** Opening SUPPLIED ENTRIES block **
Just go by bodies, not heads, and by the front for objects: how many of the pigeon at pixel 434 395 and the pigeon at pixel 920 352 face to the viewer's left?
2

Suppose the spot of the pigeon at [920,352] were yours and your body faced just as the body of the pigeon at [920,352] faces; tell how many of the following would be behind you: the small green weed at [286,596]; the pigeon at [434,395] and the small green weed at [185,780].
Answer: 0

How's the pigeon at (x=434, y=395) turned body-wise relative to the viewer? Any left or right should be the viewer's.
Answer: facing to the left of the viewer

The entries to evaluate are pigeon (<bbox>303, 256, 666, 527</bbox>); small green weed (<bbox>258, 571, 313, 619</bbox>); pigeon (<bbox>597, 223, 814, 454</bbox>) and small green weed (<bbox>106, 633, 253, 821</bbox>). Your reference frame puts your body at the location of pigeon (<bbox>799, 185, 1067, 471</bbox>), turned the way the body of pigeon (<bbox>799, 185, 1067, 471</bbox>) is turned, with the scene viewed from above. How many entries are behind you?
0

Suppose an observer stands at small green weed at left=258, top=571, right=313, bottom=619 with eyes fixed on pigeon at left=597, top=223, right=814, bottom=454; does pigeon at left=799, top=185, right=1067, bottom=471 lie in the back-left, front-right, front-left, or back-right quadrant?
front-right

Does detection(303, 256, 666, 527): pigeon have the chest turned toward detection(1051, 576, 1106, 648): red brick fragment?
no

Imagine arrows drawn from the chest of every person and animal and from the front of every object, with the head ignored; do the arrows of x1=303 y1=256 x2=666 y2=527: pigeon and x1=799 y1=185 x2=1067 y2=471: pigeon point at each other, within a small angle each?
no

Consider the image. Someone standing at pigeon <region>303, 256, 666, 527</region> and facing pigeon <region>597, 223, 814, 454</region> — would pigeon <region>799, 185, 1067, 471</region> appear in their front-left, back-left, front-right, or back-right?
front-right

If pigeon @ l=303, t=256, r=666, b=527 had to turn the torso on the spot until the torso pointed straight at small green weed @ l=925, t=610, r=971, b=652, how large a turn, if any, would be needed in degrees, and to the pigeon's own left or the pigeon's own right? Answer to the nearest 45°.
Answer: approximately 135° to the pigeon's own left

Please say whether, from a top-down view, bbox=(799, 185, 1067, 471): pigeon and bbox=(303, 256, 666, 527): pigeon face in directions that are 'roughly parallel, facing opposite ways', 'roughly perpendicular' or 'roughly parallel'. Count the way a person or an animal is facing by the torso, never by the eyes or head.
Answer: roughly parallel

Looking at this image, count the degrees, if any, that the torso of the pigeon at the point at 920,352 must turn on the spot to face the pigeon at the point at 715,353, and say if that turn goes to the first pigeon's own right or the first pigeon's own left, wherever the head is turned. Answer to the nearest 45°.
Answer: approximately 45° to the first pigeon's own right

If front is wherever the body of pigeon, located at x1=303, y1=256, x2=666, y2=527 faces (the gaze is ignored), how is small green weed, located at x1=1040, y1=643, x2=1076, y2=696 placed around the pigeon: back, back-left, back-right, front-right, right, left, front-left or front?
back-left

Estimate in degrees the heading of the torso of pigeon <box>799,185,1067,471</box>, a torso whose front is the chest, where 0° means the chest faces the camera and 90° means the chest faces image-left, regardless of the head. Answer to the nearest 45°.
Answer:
** Closing SUPPLIED ENTRIES block **
(INSTRUCTIONS TO FOLLOW): Copy out the listing from its first line down to the line containing "Answer: facing to the left of the viewer", with that line included, keeping every line word for word.

(RESPONSE TO THIS TASK):
Just go by bodies, not heads, and by the front for objects: how many of the pigeon at pixel 434 395 and the pigeon at pixel 920 352 face to the viewer's left?
2

Suppose the spot of the pigeon at [920,352] were yours and your body faced just as the body of the pigeon at [920,352] faces; tell how many of the following would be behind you: the small green weed at [286,596]; the pigeon at [434,395] and the small green weed at [185,780].
Answer: 0

How's the pigeon at (x=434, y=395) turned body-wise relative to the viewer? Any left or right should be the viewer's.
Answer: facing to the left of the viewer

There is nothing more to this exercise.